Equity would mean that each school would have the same funding, the same curriculum, the same materials, teachers equally well trained, access to the same technology, the same family dynamics, the same involvement in PTA; the list goes on and on and on; it would be laughable if it was not so damnably true.
No, I am sorry to say I do not buy the idea that this evaluation tool for teachers will have any equity. And I do not subscribe to the idea that rating a school that has 600 students and 20 teachers, with a 60% mobility rating and a socioeconomic base that includes 90% free and reduced lunch is any way equitable with a school of 300 students with 20 teachers and 20% free and reduced lunch. The effort involved with one accessing a ‘B’ rating and the other getting the same ‘B’ rating is in no way equal. And either one being rated a ‘D’ for any reason is punitive to those teachers and students who are working so hard.
What’s more, to further castigate the sacred cows of education, I don’t believe in AYP! It is simply one of the most pervasive myths currently in fashion in education. That seven year old child who started the year in a group home and lived in three foster placements in one year didn’t make AYP? Why not? What is wrong with that teacher?
The only equitable method of evaluating a child’s progress is to look at where that child enters the school year, what they have happen to them in that year and how much they grow as an individual in that school year. And the only person who is willing to take that data and assess and understand it, is that child’s teacher. No one else is going to take the time, or care.
How do you rate your postman? How do you rate your fire department? How do you rate your police force? Answer, you don’t; you trust them to do their job. You count on them to be there when you need them and you believe they work in their field because they are committed to it.
People want teachers to be accountable? They leave their kids with them for 7 hours every day. Has any competent parent ever done that with someone they don’t trust? Isn’t that the ultimate test? Would you leave your child with someone you don’t trust to be accountable?
And here is the ultimate kicker to my argument. Hunnicutt’s article states: “The public is demanding accountability . . .” and in a limited sense, that statement is true but at it’s core it is also totally false. The public is demanding accountability from those other schools. Google it and see, (http://www.azschoolsmakeadifference.org/A_survey.pdf Page 3). Over and over again parents report they are satisfied with the effort of their school in educating their children, it is the other schools that need to be reformed, even those in the same district.
For example, the data from the 2011 survey of the Washington DC schools features the following interesting parent response numbers: Overall rating of your school – 73% favorable; your district – 49% favorable. Will you keep your children in this school system? – 83%. Will you recommend your school to others? – 81% (http://www.dc.gov/DCPS/Files/downloads/). Ergo, my school is fine; those others in the district need the work.
Sorry, this system of evaluating teachers is not fair, it is not equitable; it is simply misdirected.
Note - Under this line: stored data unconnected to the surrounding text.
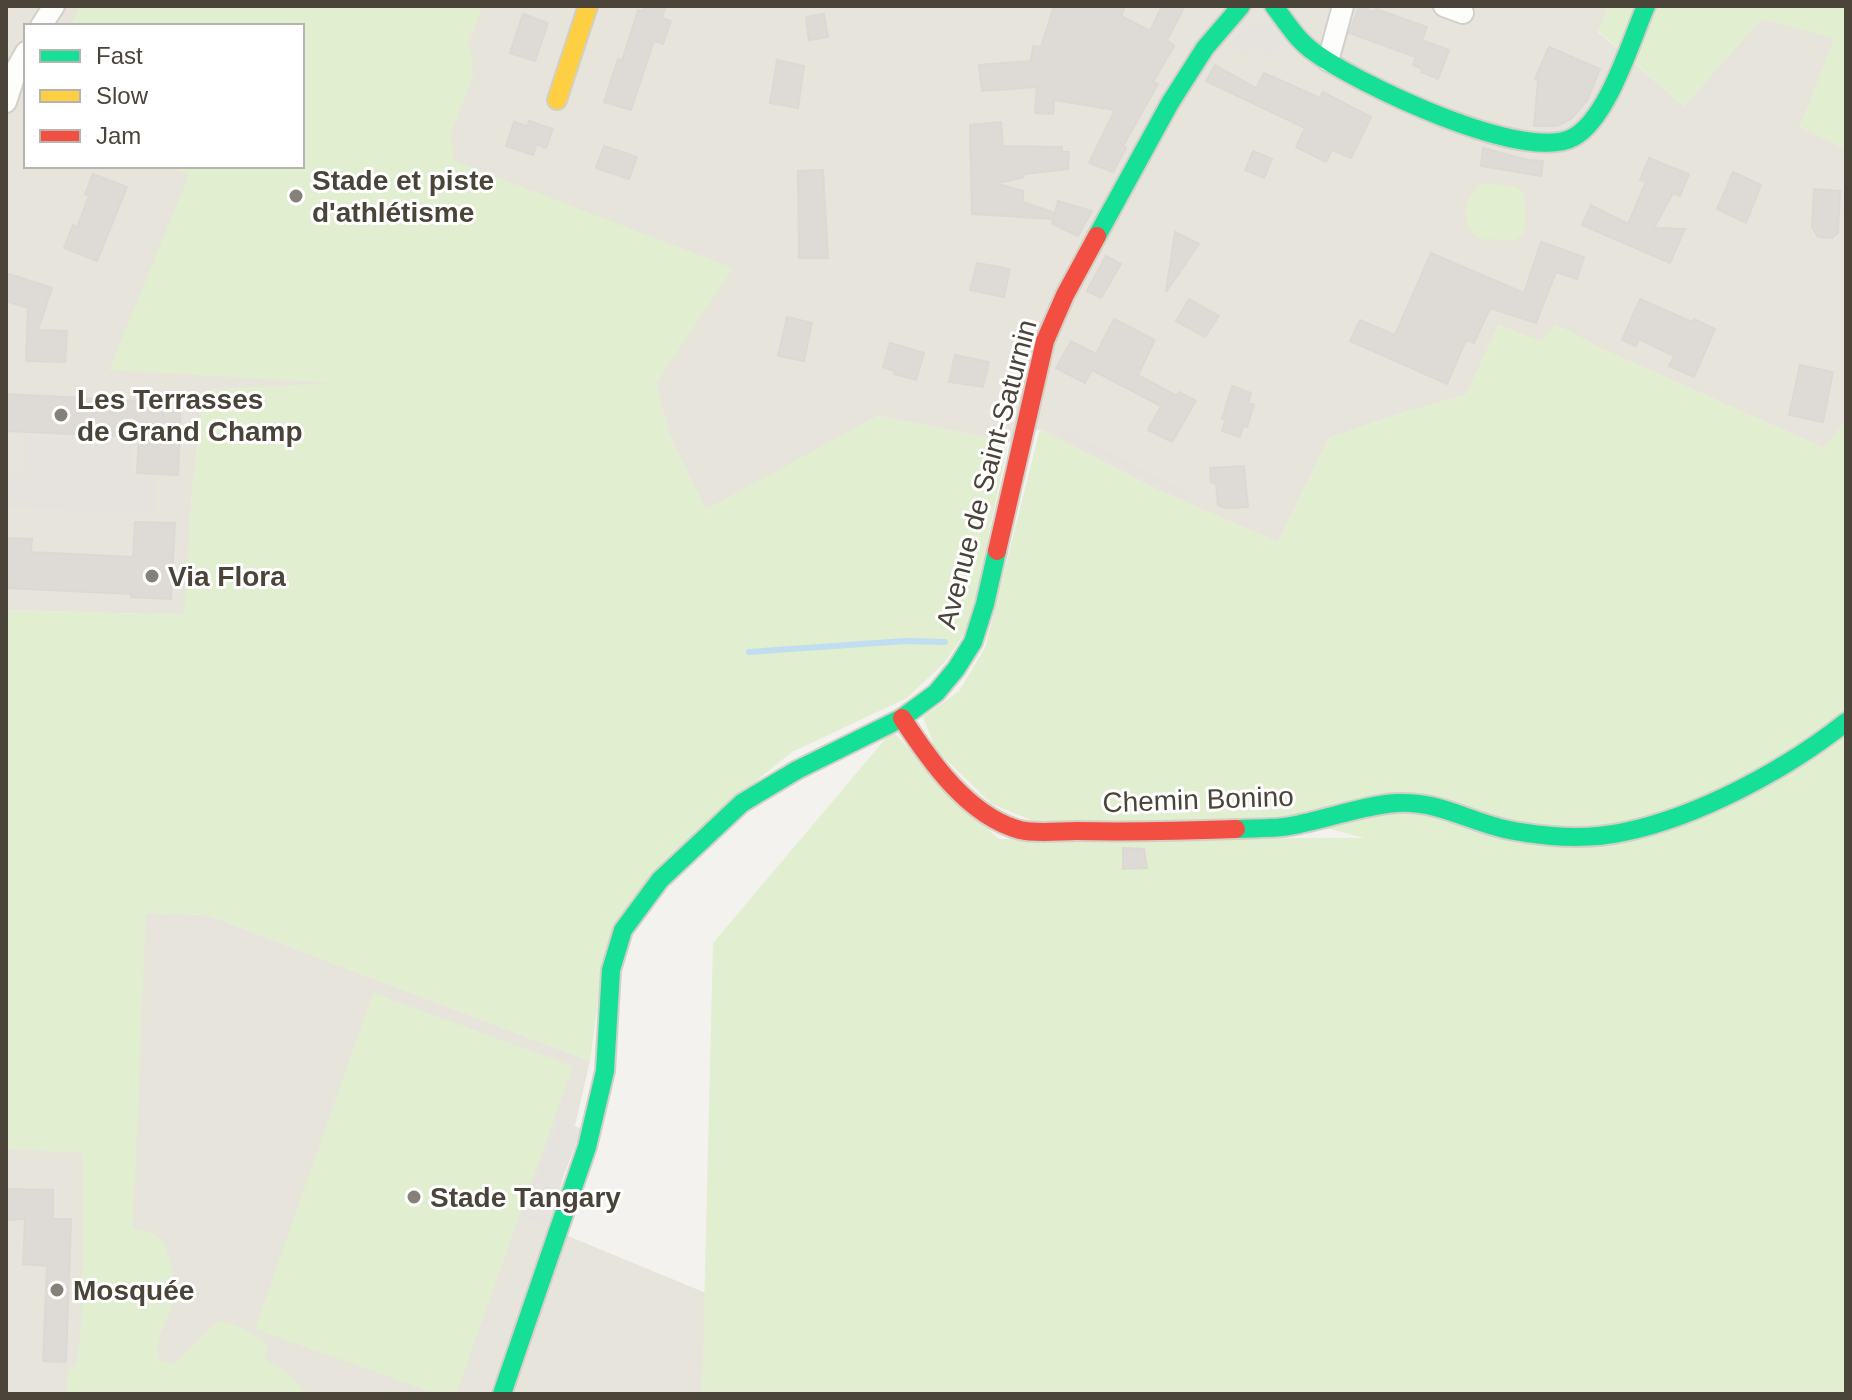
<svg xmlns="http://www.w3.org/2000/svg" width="1852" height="1400" viewBox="0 0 1852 1400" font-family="Arial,sans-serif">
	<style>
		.residential { fill: #e7e4dc; fill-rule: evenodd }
		.green { fill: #e1eecf }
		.parking { fill: #e6e3df }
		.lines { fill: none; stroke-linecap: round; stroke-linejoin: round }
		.stream { stroke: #c0ddf1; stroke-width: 6 }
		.building { fill: #dedbd6; stroke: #dcd9d4; stroke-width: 2 }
		.street-casing { stroke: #d2d0cb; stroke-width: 24 }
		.fast-casing { stroke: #d3cfc5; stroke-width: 22 }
		.slow-casing { stroke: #d3cfc5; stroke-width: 22 }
		.jam-casing { stroke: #d3cfc5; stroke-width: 22 }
		.street { stroke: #fdfdfc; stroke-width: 20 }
		.fast { stroke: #16e098; stroke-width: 18 }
		.slow { stroke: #ffcf43; stroke-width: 18 }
		.jam { stroke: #f24e42; stroke-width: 18 }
		.poi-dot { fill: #868178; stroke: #fff; stroke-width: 3 }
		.labels { text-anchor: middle; stroke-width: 6; stroke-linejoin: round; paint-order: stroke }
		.poi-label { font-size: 28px; font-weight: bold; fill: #4b4439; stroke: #fff; text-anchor: start }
		.street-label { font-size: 28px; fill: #4b4439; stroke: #fff }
	</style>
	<rect width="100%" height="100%" fill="#f4f2ee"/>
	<path class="residential" d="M 6,6 L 1608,6 L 1598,32 L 1684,106 L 1761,19 L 1835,38 L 1800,127 L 1846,149 L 1846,421 L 1824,448 L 1602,349 L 1556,325 L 1541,342 L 1499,325 L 1466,395 L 1402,413 L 1329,438 L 1278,542 L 1155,489 L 1040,429 L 1008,442 L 878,416 L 706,510 L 669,434 L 656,384 L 346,383 L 204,390 L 192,491 L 185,615 L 6,610 ZM 26,26 L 302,26 L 302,166 L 26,166 Z
		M 146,913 L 207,915 L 590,1061 L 551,1229 L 706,1293 L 702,1394 L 6,1394 L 6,1003 L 85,1003 Z"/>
	<path class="green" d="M 81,6 L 482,6 L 468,46 L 472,58 L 473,77 L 450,136 L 455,161 L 733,268 L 656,384 L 669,434 L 706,509 L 878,416 L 1008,442 L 970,625 L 945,662 L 907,698 L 792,752 L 734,799 L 665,864 L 599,994 L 590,1061 L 207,915 L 146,913 L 133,1229 C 154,1230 162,1236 169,1256 C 174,1274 175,1289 171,1306 C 166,1327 153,1339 160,1360 L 174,1364 L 218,1321 C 236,1324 255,1332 267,1345 L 264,1360 L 286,1370 L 306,1394 L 66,1394 L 68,1370 L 77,1364 L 82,1313 L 82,1153 L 6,1149 L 6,610 L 184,615 L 192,491 L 204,390 L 334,383 L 109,370 L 189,175 L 169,166 L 302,166 L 302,26 L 69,26 Z
		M 1608,6 L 1846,6 L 1846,149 L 1800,127 L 1834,38 L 1761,19 L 1684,106 L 1598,31 Z
		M 1486,183 L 1516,187 L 1524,193 L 1526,220 L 1523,235 L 1515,240 L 1480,239 C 1459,223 1462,205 1478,185 Z
		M 1498,325 L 1541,341 L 1556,325 L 1602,349 L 1824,448 L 1846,421 L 1846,1394 L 702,1394 L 713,943 L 892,731 L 998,839 L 1364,838 L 1282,816 L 1043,825 L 992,804 L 936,750 L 923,717 L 959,691 L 985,648 L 1040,429 L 1155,489 L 1278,542 L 1329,438 L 1402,413 L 1466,395 Z
		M 373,993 L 573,1066 L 456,1394 L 437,1394 L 255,1329 Z"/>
	<path class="parking" d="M 1275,25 L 1285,45 L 1268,58 L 1260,46 L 1244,55 L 1230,45 L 1245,26 Z
		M 1061,427 L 1191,495 L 1188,501 L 1057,433 Z
		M 25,437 L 133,439 L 131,477 L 154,479 L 154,514 L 6,507 L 6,473 L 24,474 Z
		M 559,1120 L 582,1129 L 544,1225 L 520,1216 Z"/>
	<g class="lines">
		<path class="stream" d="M 749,652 L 906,641 L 945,642"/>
	</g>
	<path class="building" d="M 645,6 L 666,6 L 662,18 L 671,21 L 663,44 L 654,41 L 631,110 L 604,102 L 618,59 L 622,61 L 638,10 L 643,12 Z
		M 1054,6 L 1125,6 L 1121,16 L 1150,31 L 1162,6 L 1185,6 L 1167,40 L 1174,46 L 1153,82 L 1158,84 L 1123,146 L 1126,148 L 1113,172 L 1089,163 L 1115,110 L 1054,100 L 1053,114 L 1035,113 L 1037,87 L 982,91 L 979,65 L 1031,61 L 1033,46 L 1041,47 Z
		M 1359,7 L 1374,12 L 1376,9 L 1427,27 L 1422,40 L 1449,50 L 1438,79 L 1421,72 L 1422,69 L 1413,65 L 1416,57 L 1349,33 Z
		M 523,14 L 548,23 L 535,61 L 510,53 Z
		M 824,14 L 828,37 L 809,40 L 806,17 Z
		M 1549,47 L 1600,69 L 1587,101 L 1571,119 L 1557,126 L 1534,126 L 1538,80 L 1535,79 Z
		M 777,60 L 804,66 L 798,108 L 770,103 Z
		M 1215,65 L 1256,88 L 1264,73 L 1320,98 L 1323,92 L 1371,117 L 1351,158 L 1332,150 L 1326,162 L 1296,147 L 1305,128 L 1206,81 Z
		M 529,121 L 553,129 L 546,148 L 537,144 L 533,155 L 506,146 L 514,122 L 527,126 Z
		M 1001,122 L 1003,146 L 1062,147 L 1062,152 L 1069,152 L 1068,169 L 1024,174 L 1023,178 L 996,183 L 1023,191 L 1023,202 L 1055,213 L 1058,201 L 1092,211 L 1078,236 L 1052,224 L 1053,219 L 972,214 L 970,125 Z
		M 604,146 L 637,157 L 629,179 L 596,168 Z
		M 1483,148 L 1528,160 L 1543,161 L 1541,176 L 1481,166 Z
		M 1253,151 L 1272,159 L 1264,178 L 1245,170 Z
		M 1649,158 L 1689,174 L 1680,196 L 1673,193 L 1654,228 L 1685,229 L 1670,263 L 1582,225 L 1591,205 L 1628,224 L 1646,182 L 1640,180 Z
		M 823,170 L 828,258 L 799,258 L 798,171 Z
		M 1733,172 L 1761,185 L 1746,223 L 1717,209 Z
		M 93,174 L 127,187 L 97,261 L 64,248 L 73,225 L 77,227 L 89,196 L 85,194 Z
		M 1814,189 L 1840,191 L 1838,233 L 1832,238 L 1818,237 L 1812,227 Z
		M 1175,232 L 1199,244 L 1166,292 Z
		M 1541,242 L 1584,257 L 1577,279 L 1556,272 L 1536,323 L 1490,308 L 1474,343 L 1466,340 L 1447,384 L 1350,341 L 1360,320 L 1395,335 L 1431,253 L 1524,293 Z
		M 1106,256 L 1121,264 L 1101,298 L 1087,291 Z
		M 977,263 L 1010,269 L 1004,297 L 970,290 Z
		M 6,273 L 52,288 L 38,330 L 67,331 L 65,362 L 26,361 L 28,308 L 6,301 Z
		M 1189,299 L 1219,316 L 1205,337 L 1176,321 Z
		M 1640,299 L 1692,322 L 1694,319 L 1715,329 L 1694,377 L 1669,366 L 1674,356 L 1639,339 L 1636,346 L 1622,340 Z
		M 787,317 L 812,323 L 804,361 L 778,356 Z
		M 1114,319 L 1155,340 L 1138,375 L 1177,396 L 1179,392 L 1196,401 L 1172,442 L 1148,430 L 1161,406 L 1092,370 L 1085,383 L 1056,368 L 1071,341 L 1096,354 Z
		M 890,343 L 924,353 L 916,380 L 894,374 L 895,371 L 883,367 Z
		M 955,355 L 989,362 L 983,387 L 949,382 Z
		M 1800,365 L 1833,372 L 1823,422 L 1789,415 Z
		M 1232,386 L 1251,393 L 1248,403 L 1254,405 L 1247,427 L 1243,426 L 1240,437 L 1222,431 L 1225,421 L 1222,419 Z
		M 6,394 L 141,401 L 141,397 L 181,399 L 178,475 L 137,473 L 139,437 L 6,431 Z
		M 1244,466 L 1248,507 L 1225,508 L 1218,505 L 1216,484 L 1211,482 L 1210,468 Z
		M 135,522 L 175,523 L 171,599 L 131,597 L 131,594 L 6,588 L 6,538 L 32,539 L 31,552 L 133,557 Z
		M 1123,848 L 1144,849 L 1147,868 L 1123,869 Z
		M 6,1189 L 53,1190 L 53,1219 L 71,1219 L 66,1362 L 43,1361 L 47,1266 L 23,1264 L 25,1219 L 6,1220 Z"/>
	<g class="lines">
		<g class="street-casing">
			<path id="street" d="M 1444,6 L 1463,13
				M 41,26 L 54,6
				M 1328,61 L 1343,6
				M 6,102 L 17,68 L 26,52"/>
		</g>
		<g class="fast-casing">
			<path id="fast" d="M 1274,6 C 1286,22 1297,40 1314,52 C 1356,83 1526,165 1574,137 C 1608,118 1630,43 1646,6
				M 1097,236 L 1170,103 L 1205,48 L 1241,6
				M 1236,829 C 1253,828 1273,829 1290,826 C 1325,820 1363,805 1397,803 C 1441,801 1469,822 1509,830 C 1545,837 1588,840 1624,832 C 1698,817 1787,769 1846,722
				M 502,1394 L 587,1147 L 605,1071 L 611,970 L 623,930 L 660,880 L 742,803 L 797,770 L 902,718 L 936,693 L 956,669 L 973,642 L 985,604 L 997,551"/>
		</g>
		<g class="slow-casing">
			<path id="slow" d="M 557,100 L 588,6"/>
		</g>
		<g class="jam-casing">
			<path id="jam" d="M 997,551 L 1045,341 L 1065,295 L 1097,236
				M 902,718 C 930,761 968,816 1020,830 C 1037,834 1059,831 1076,831 C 1129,832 1182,831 1236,829"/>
		</g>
		<use href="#street" class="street"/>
		<use href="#fast" class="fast"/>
		<use href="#slow" class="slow"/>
		<use href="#jam" class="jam"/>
	</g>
	<g class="poi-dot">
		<circle cx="296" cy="196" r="8"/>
		<circle cx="61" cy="415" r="8"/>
		<circle cx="152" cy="576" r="8"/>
		<circle cx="414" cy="1197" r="8"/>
		<circle cx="57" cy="1290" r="8"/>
	</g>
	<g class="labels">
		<g class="poi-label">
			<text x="312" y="190">Stade et piste<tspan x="312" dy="32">d'athlétisme</tspan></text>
			<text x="77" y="409">Les Terrasses<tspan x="77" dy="32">de Grand Champ</tspan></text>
			<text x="168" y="586">Via Flora</text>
			<text x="430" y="1207">Stade Tangary</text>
			<text x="73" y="1300">Mosquée</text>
		</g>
		<g class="street-label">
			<text transform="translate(986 474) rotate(-75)" y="10">Avenue de Saint-Saturnin</text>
			<text transform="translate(1198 799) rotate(-2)" y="10">Chemin Bonino</text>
		</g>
	</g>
	<rect width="1852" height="1400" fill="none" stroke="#4b4439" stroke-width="16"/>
	<rect x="24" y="24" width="280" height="144" fill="#ffffff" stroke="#b7b4b0" stroke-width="2"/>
	<rect x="40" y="50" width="40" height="12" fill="#16e098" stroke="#b7b4b0" stroke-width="2"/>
	<text x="96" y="64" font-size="24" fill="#4b4439">Fast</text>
	<rect x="40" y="90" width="40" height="12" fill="#ffcf43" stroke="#b7b4b0" stroke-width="2"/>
	<text x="96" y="104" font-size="24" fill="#4b4439">Slow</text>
	<rect x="40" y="130" width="40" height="12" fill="#f24e42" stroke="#b7b4b0" stroke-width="2"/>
	<text x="96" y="144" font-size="24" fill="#4b4439">Jam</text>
</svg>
No, where evaluation is needed is in our off-stated commitment to our most valuable resource: our children. If we are truly going to say that we believe this then we need to stop short-changing our future, stop pushing aside those who can least afford our inattention. It is time to support children and fund their education and those who deliver it. Nowhere is that more true than in the State of Arizona. You want to evaluate something? Evaluate our true commitment to educating our children.